I spend a lot of time day-dreaming. I see my projects and goals for what they could look like when they are finished and how amazing I will feel when I finally set them free. I imagine large crowds of people all lined to buy my wares and celebrate my message.
Then the phone rings and I am back in the real world lamenting over my unusually LONG list of WHAT-Ifs…. Most of the time I convince myself that I am a psychic and already know what the outcome of something will be long before it ever sees the light of day…this “ability” of mine gives me everything I need to assume the worst and sit frighteningly still. It keeps me safe from worry, protects me from nay-sayers and insures that I don’t get hurt….
But then this little voice creeps in and asks the loaded question; “what if you are wrong?” DAMMIT! That’s right! It turns out that I am not in fact psychic….I have NO way of knowing WHAT the outcome will look like and to keep it tucked away in a safe little box just might be a little foolish and self-serving. Oh but it’s so much more comfortable here in Safety Town. I run no risk of being rejected….nobody can judge me, and I can stay so cozy and warm right here under this rock.
The funny thing about dreams is that in my warped little mind, I have often talked myself into believing that it’s far more exciting to keep them close to the heart instead of giving them life and potentially risking a less than fabulous outcome. This has been a pattern for most of my life; in order to keep the dream alive and pretty I just don’t share it.
Today I asked myself a different sort of question; what do I risk if I don’t claim my dream? What happiness will have eluded me just so I could stay comfortable? Now there’s something to really thing about….the big scary elephant in the room that begs to know what I will have potentially sacrificed if I just don’t do a thing.
Sometimes I look around me and become acutely aware of the people that came before me and never bothered to go in search of their own dreams. They have a certain look about them that is one part longing, one part melancholy, a tiny sprinkling of bitterness and a whole lot of regret. I don’t want to be that person. I don’t want my story to start off with “She had so much potential…..”
You and I deserve our own slice of the Happiness pie. We deserve big fat bites of bliss layered with spoonfuls of laughter and a zest for life that has the power to take us to the moon and beyond. We deserve to finally put on fabulous shoes that actually fit so that we don’t have to spend one more moment tripping over our own two feet. We deserve to get out of our own way, get out of our own heads and give the world a chance to celebrate our dreams with us. There is endless hope in possibility and if we intentionally hide who we are or what we want to be then aren’t we essentially slamming a BIG door shut before we ever tried to walk through it? YES!
We can choose to wrap ourselves in a big scratchy blanket of fear and anticipation or we can stand up, toss it aside, let a little light in and decide to give our dreams a chance.
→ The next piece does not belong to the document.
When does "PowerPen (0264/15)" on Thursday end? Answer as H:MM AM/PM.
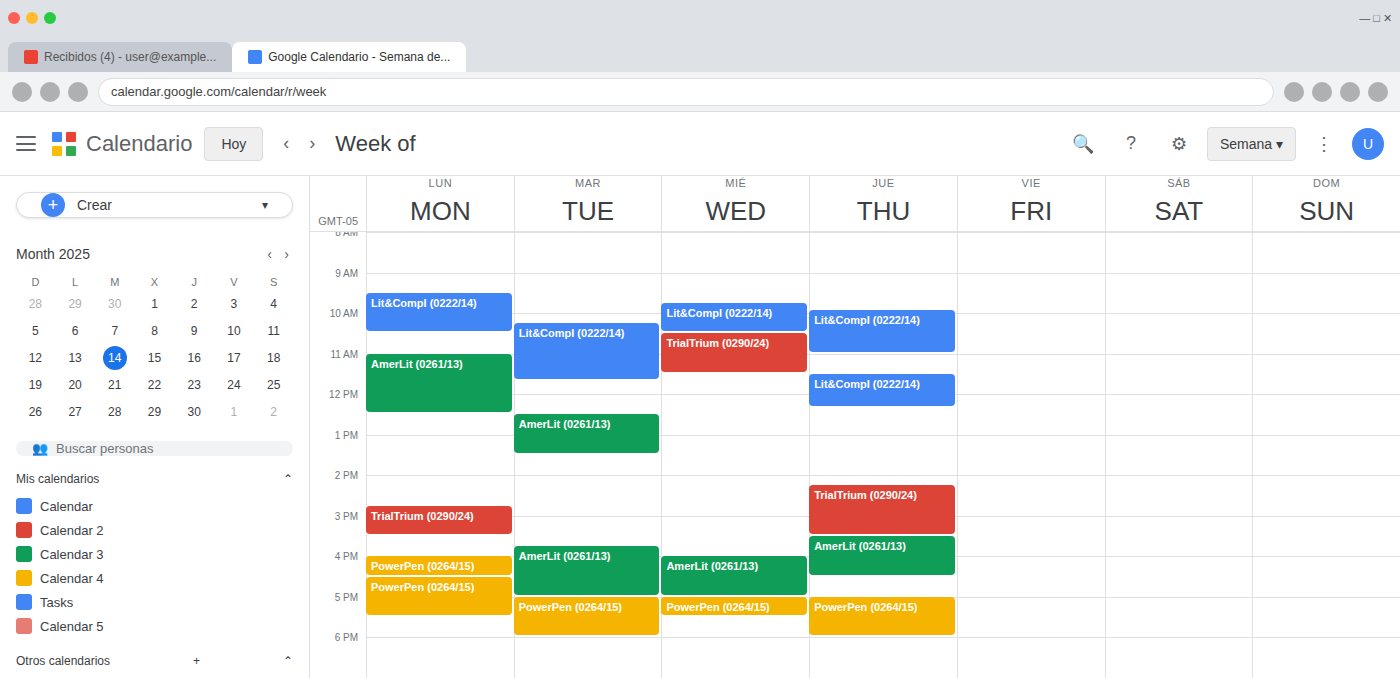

Twenty years from now when you are looking back on your life wouldn’t you rather be able to say “I tried it ALL” versus, “Well, I played it safe and look at me…..no bruises!” Give me the bruises any day! Give me the bumps and chips, scrapes and scratches so that when I am ninety years old I can gather all my friends at the Retirement home around the piano and tell them delicious tales of where each and every scar came from! I will have billowy blue hair, a rainbow colored cape and if all goes as planned I will be exhausted from having LIVED every moment of my life.
Wishing you the freedom to LIVE your life as big and colorful as you could ever dream it can be!